◆ **Aim of the task**: Using the listing below, set down exactly the lines starting at the line that contains "index pip: (442, 255)" and ending at the line that contains "pinky tip: (357, 366)", both included, and no others.

◆ **Available records**:
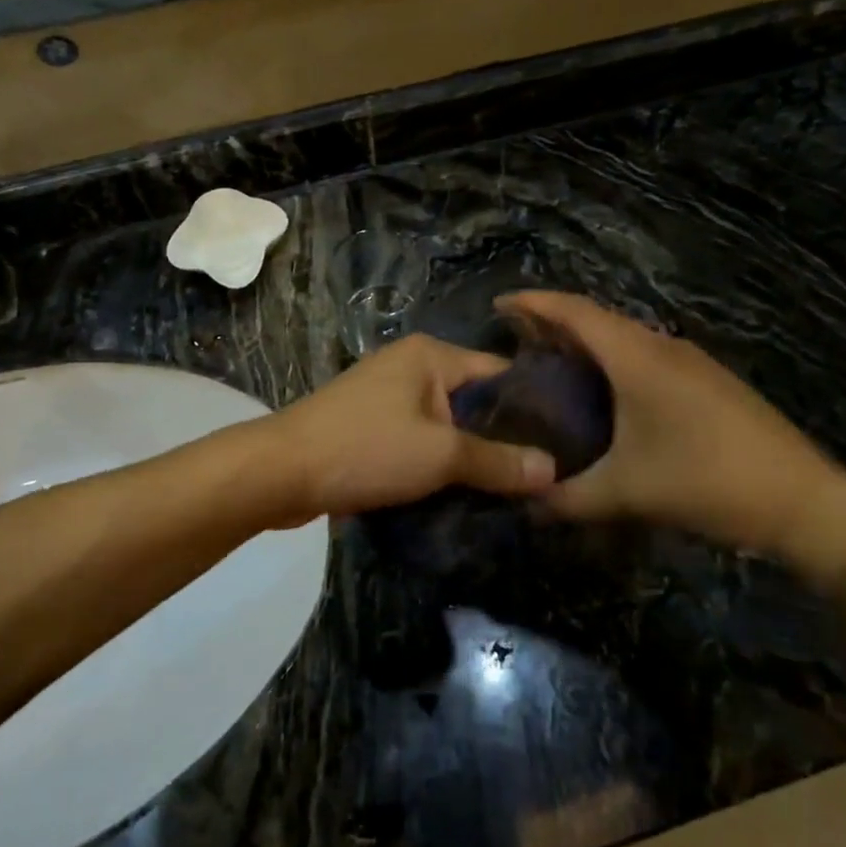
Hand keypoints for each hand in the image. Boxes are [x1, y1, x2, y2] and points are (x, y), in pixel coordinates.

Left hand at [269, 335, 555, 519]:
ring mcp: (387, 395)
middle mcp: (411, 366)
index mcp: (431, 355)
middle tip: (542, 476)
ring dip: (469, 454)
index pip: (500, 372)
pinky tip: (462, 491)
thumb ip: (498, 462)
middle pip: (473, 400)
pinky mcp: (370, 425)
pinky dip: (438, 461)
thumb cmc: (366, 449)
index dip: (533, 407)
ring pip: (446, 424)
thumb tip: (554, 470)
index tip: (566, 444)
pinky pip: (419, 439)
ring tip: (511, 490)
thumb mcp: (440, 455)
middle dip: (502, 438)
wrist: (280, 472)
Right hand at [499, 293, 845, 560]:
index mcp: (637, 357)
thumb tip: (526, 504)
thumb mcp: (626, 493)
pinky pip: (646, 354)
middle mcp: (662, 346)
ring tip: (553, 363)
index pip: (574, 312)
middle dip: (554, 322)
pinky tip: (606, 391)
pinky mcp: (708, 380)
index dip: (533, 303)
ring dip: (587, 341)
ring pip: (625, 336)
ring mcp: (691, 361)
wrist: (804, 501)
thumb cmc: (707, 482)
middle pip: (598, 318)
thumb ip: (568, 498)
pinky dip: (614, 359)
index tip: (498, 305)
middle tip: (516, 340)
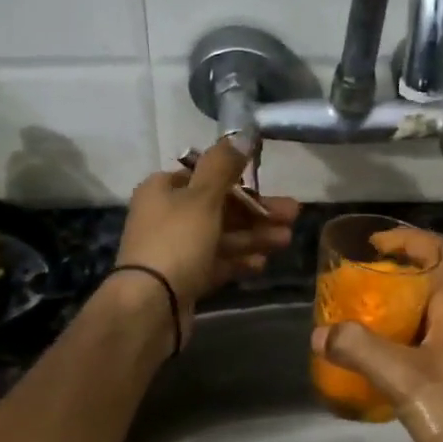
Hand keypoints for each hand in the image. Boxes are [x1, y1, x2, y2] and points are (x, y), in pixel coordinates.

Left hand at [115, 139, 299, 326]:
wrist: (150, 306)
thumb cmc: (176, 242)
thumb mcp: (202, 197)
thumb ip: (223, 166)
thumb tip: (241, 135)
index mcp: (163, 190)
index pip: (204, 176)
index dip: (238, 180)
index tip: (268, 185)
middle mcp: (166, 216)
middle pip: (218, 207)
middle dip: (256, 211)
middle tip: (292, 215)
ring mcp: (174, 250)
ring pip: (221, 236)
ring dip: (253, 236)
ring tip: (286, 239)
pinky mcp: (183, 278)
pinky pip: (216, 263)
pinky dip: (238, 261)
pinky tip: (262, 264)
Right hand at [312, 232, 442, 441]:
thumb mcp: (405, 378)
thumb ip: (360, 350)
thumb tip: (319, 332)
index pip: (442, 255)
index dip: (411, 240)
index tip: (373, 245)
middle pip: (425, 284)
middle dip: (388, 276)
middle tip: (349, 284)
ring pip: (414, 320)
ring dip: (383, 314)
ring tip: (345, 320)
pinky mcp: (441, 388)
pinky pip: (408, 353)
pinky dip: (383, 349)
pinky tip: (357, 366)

* * *

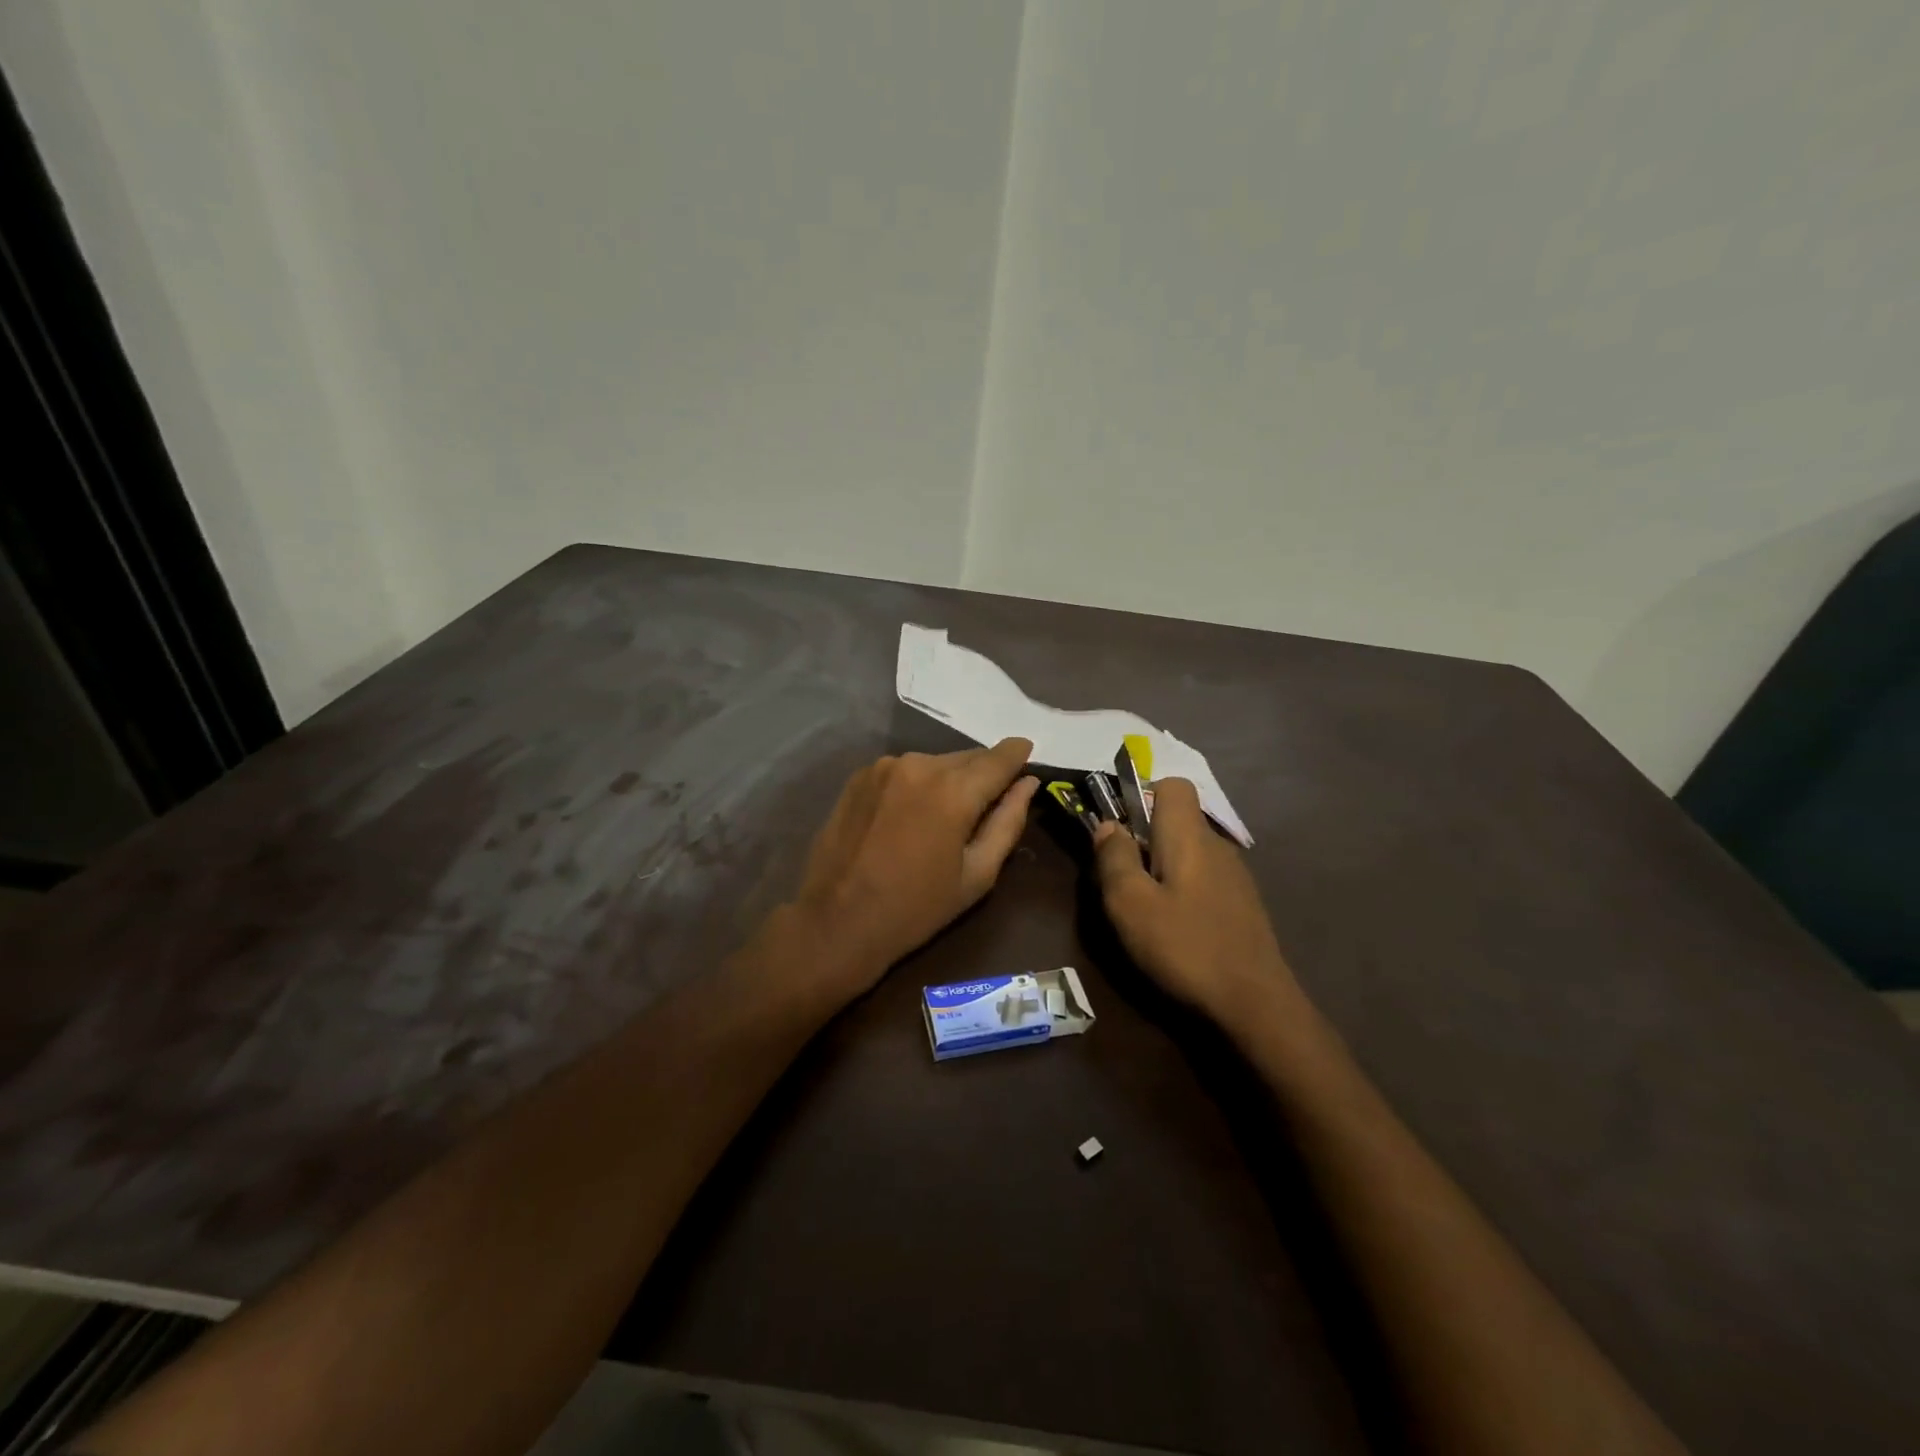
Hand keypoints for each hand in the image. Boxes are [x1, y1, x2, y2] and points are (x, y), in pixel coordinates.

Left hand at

◆ **Expected answer**:
index pip: (442, 255)
index dip: (411, 240)
index tip: (373, 245)
middle pip: (425, 284)
middle dip: (388, 276)
middle tip: (349, 284)
ring pip: (414, 320)
ring dip: (383, 314)
ring tip: (345, 320)
pinky mcp: (441, 388)
pinky pip: (408, 353)
pinky dip: (383, 349)
pinky tip: (357, 366)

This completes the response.